Right now, Joe is in Idaho with his family. I miss him and wish I could be down there with him. His Grandfather passed away yesterday. It's really hard on everyone. He was a very successful man and it's very sad when someone dies and the family argues about money. I'm afraid that will happen here but I hope not. I think time with family is priceless and when they are gone, money is the least thing to think about.

Life has been a little crazy. We've been trying to get yard work done and I planted the flower-beds finally. Petunias, lilies, daisies, marigolds, miniature roses, and a bunch of little flowers I don't know the names of. We also built a gigantic storage shed on our property which is finished except for the tin on the roof. It was really neat because it was something we did together. Joe and I raised the walls all by ourselves. I'm sure he lifted more weight than me!! We have been renting a small unit for a while and it's such a pain to get to. Now we can organize our ski equipment, tools, tires etc so we can get to it. It's so nice.

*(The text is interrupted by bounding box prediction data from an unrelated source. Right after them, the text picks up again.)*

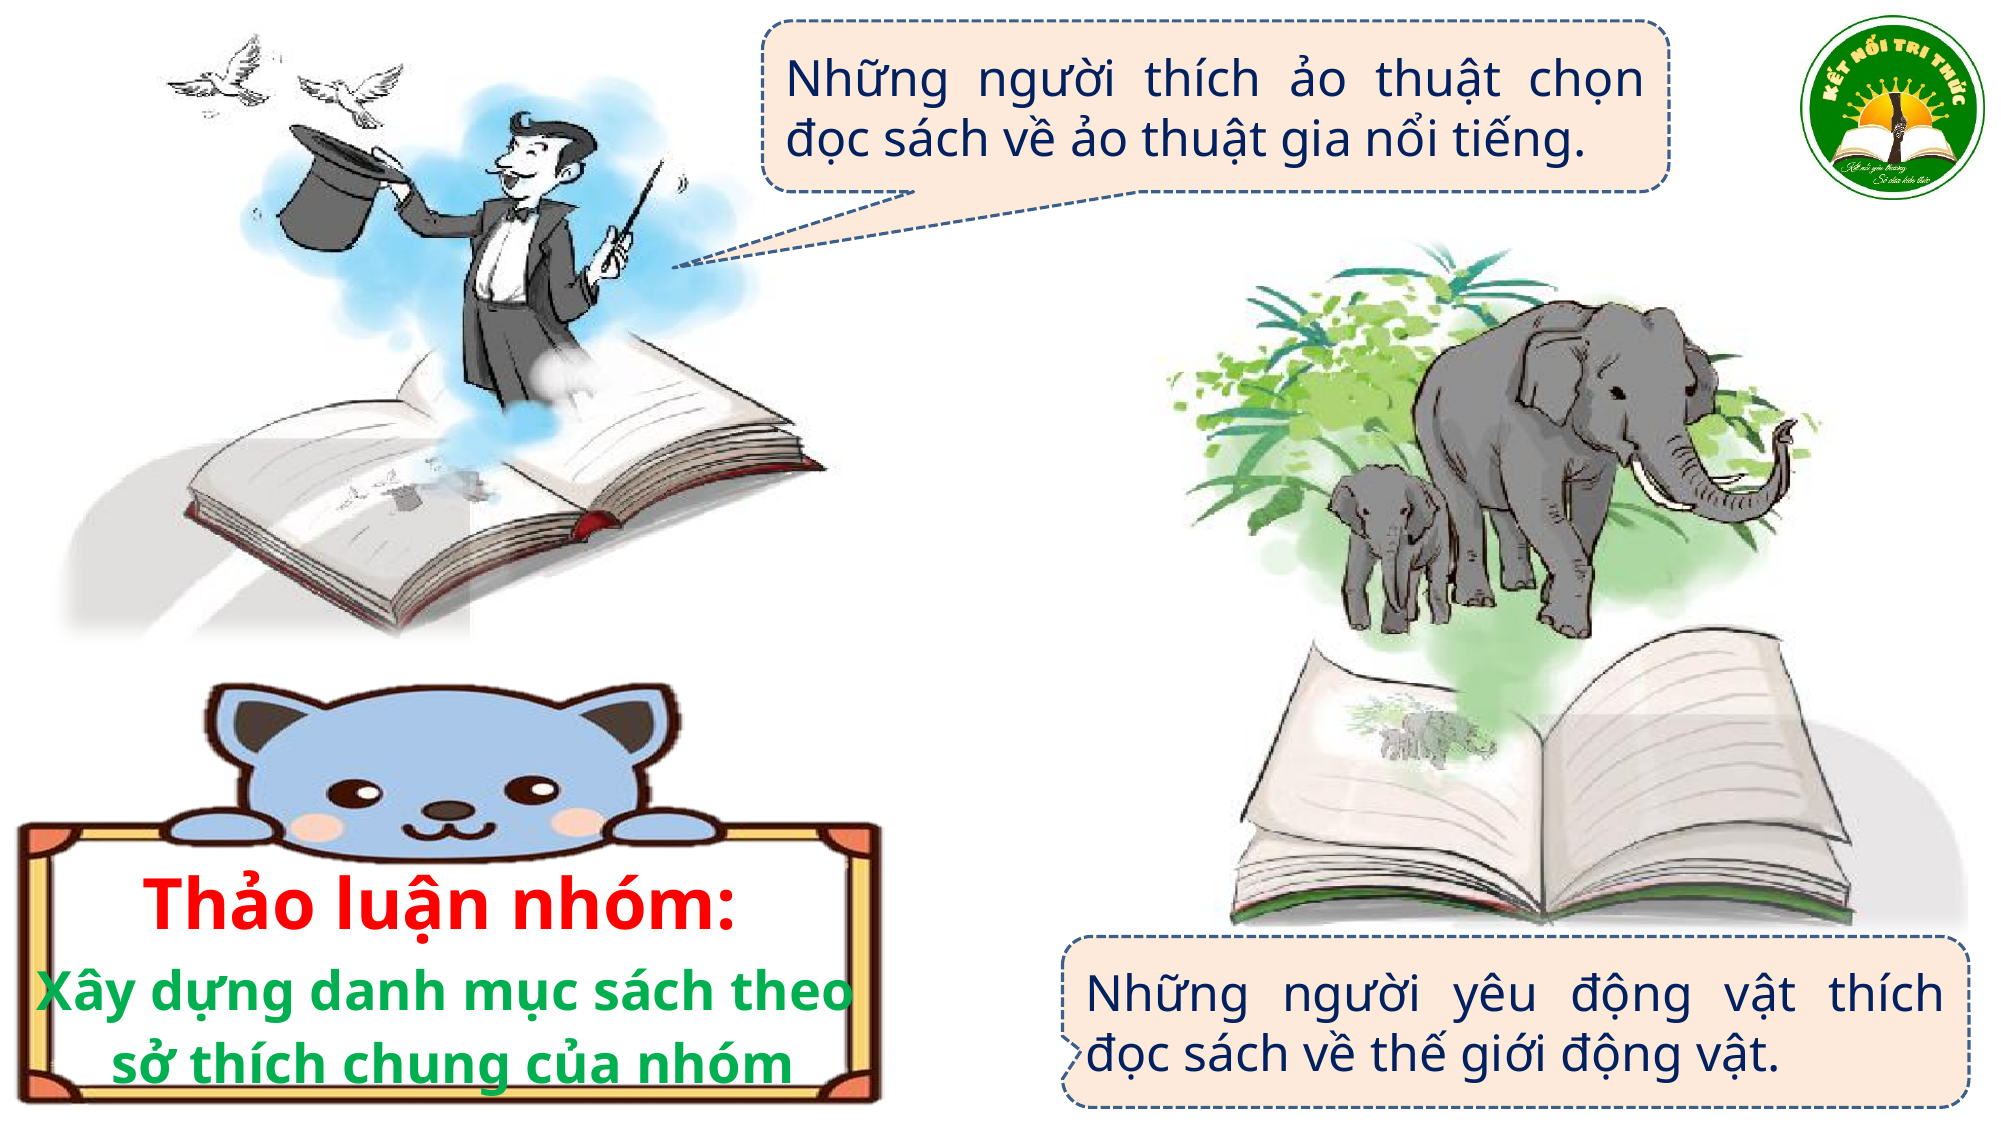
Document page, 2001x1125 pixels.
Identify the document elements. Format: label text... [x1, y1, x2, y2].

picture [1799, 15, 1985, 201]
text_box Những người yêu động vật thích đọc sách về thế giới động vật. [1066, 934, 1972, 1110]
picture [1104, 237, 1985, 943]
picture [49, 20, 893, 647]
text_box Những người thích ảo thuật chọn đọc sách về ảo thuật gia nổi tiếng. [880, 18, 1672, 233]
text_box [0, 624, 1063, 1112]
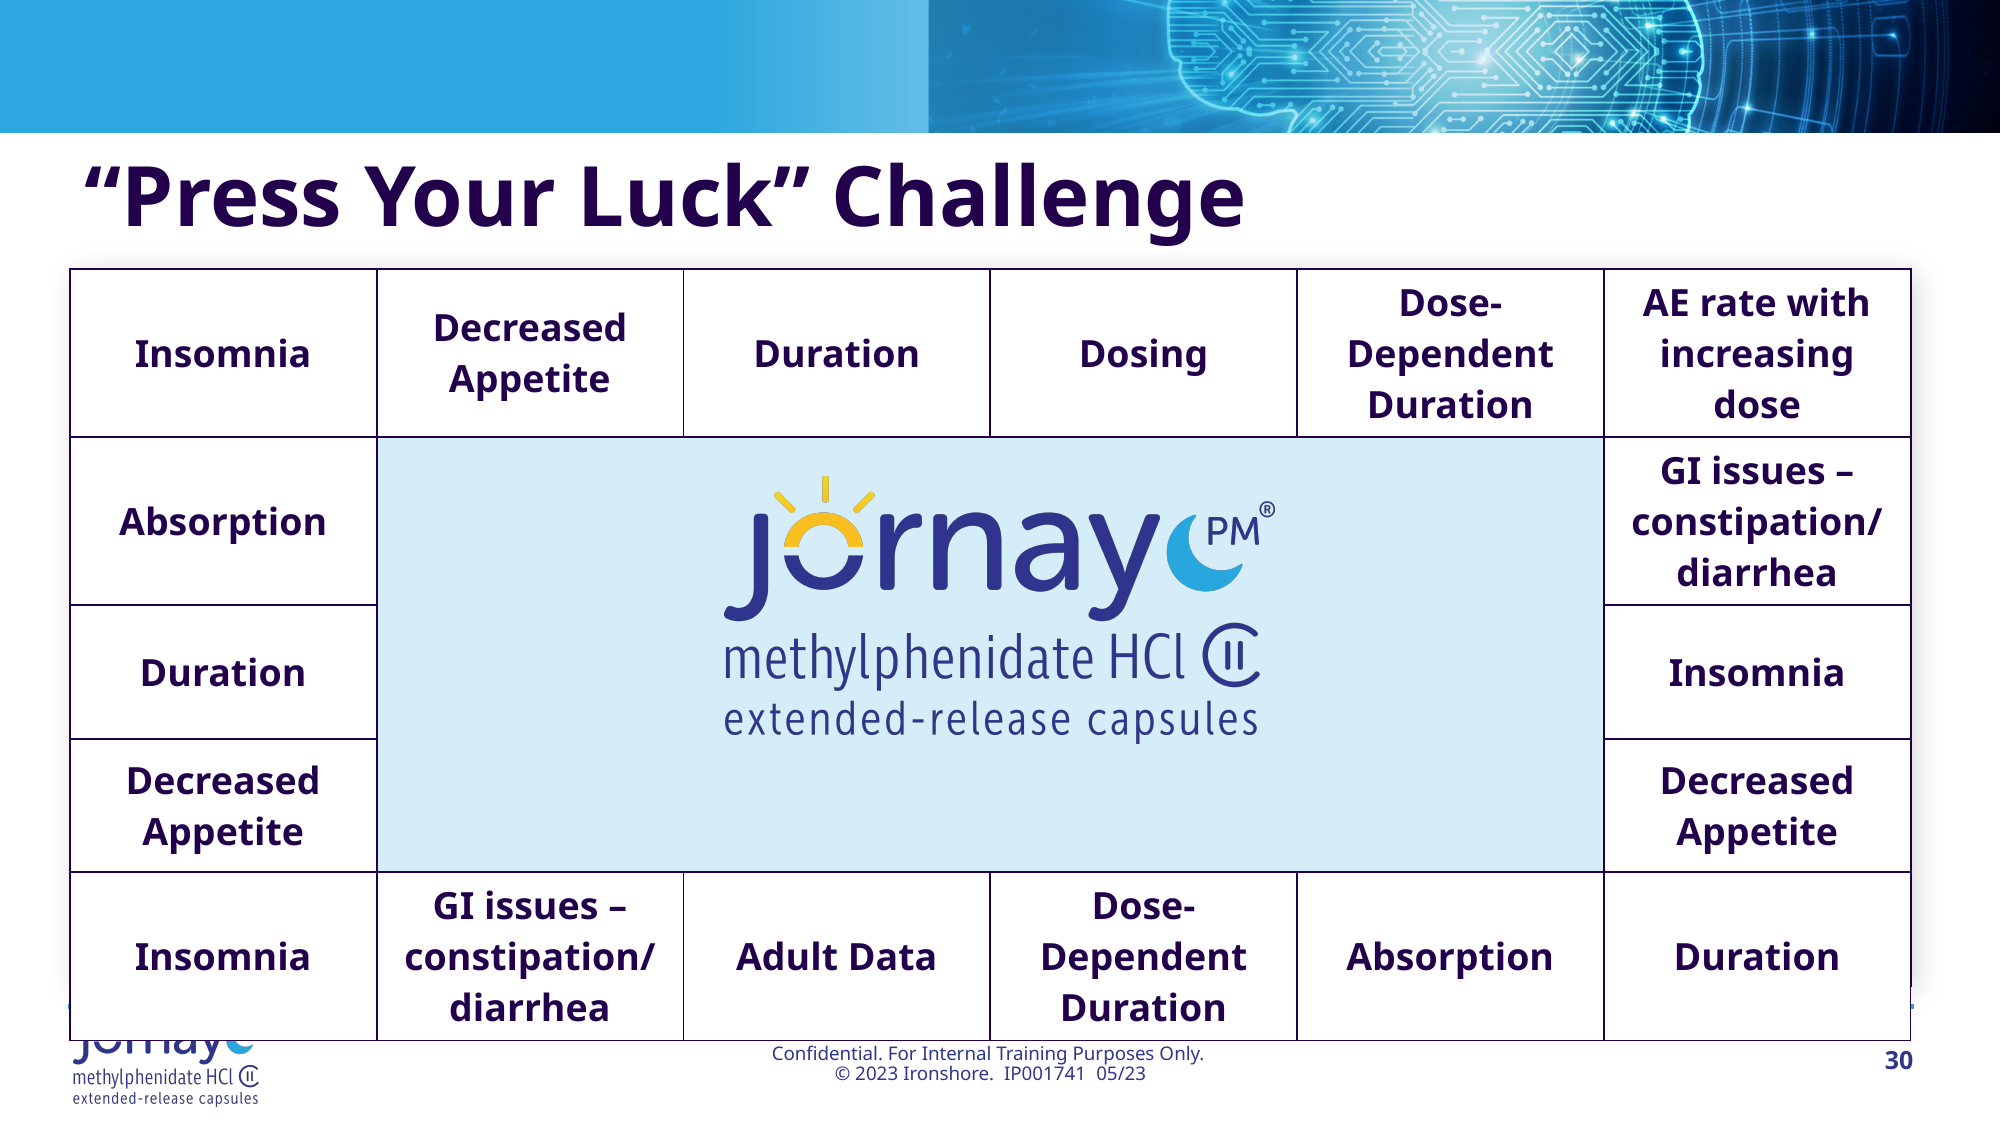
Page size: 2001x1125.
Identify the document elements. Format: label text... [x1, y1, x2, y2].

table_cell Insomnia [1605, 606, 1910, 738]
title “Press Your Luck” Challenge [69, 166, 1911, 233]
table_header Insomnia [71, 270, 376, 436]
table_cell Dose-Dependent Duration [991, 873, 1296, 1040]
table_cell Adult Data [684, 873, 989, 1040]
table_header Dosing [991, 270, 1296, 436]
table_cell [378, 438, 1603, 871]
table_cell Duration [71, 606, 376, 738]
table_cell Decreased Appetite [71, 740, 376, 871]
table_cell Duration [1605, 873, 1910, 1040]
table_cell Decreased Appetite [1605, 740, 1910, 871]
table_cell GI issues – constipation/ diarrhea [378, 873, 683, 1040]
table_cell Insomnia [71, 873, 376, 1040]
picture [724, 476, 1275, 744]
table_header AE rate with increasing dose [1605, 270, 1910, 436]
table_cell Absorption [71, 438, 376, 604]
table_cell GI issues – constipation/ diarrhea [1605, 438, 1910, 604]
table_cell Absorption [1298, 873, 1603, 1040]
table_header Decreased Appetite [378, 270, 683, 436]
picture [73, 1041, 264, 1107]
table_header Duration [684, 270, 989, 436]
table_header Dose-Dependent Duration [1298, 270, 1603, 436]
picture [1176, 0, 2000, 133]
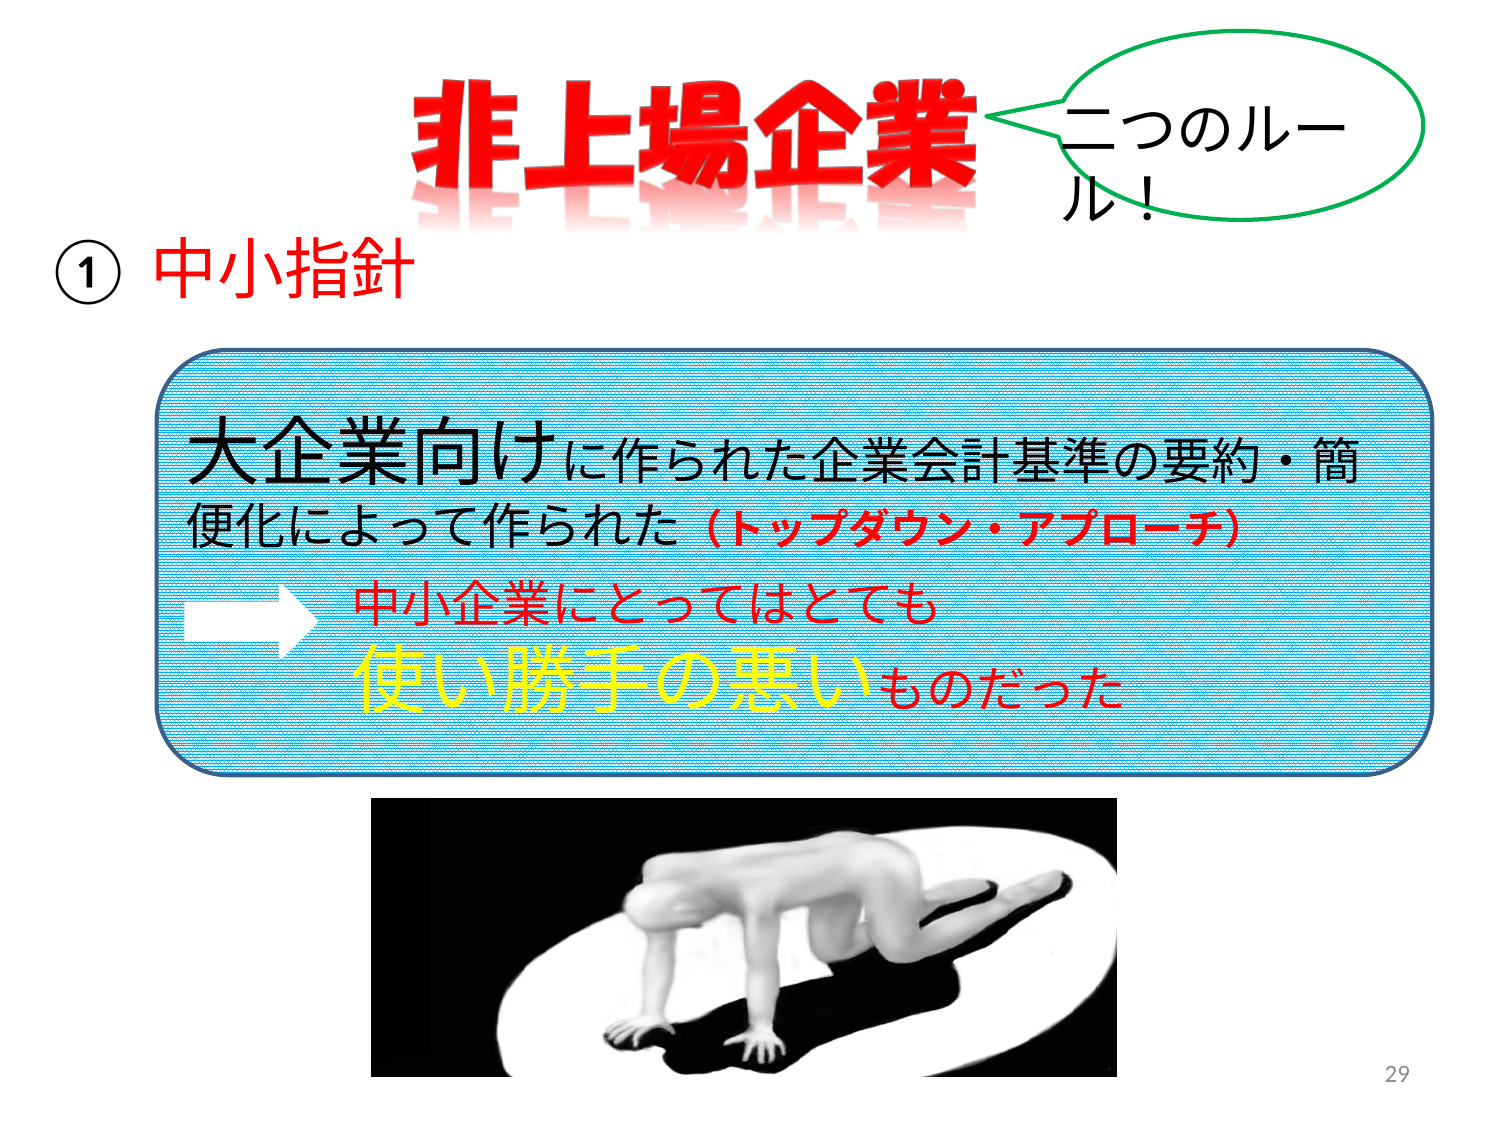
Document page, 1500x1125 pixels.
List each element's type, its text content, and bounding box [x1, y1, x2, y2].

The group of ladies I exercise with every week did a "Boot Camp" for the month of June. 6 AM, yep, it's way too early. But I guess I am really committed to staying fit because I've actually been getting up and going. The only times I've missed is when Joe had to go to work early and couldn't stay with Eric. We flip tires, pull a tire across the yard, run laps etc. It's hard but good. The only problem I had is that when I got home, I was wheezing really bad and couldn't get a breath. I've had a cough for several months but after this episode decided to finally go the the doctor. I've never had any trouble with asthma although it runs in my family so it was very scary for me to not be able to breath. Basically, the doctor said my lungs are irritated and inflamed from the cough and haven't been able to heal. So I'm using an inhaler for two weeks and it seems to help.

I belong to a MOPS group (mothers of preschoolers) and we participated in a fundraiser for the American Cancer Society; Relay for Life. It's a 12 hour, all night event where you walk for a cure. Our group raise almost $2,000 so it was definitely a success. It's really fun to hang out with other Moms too because everyone understands and isn't going to give you dirty looks if your child misbehaves. They have been there too.

Well, I think I'll stop for now. I love you all.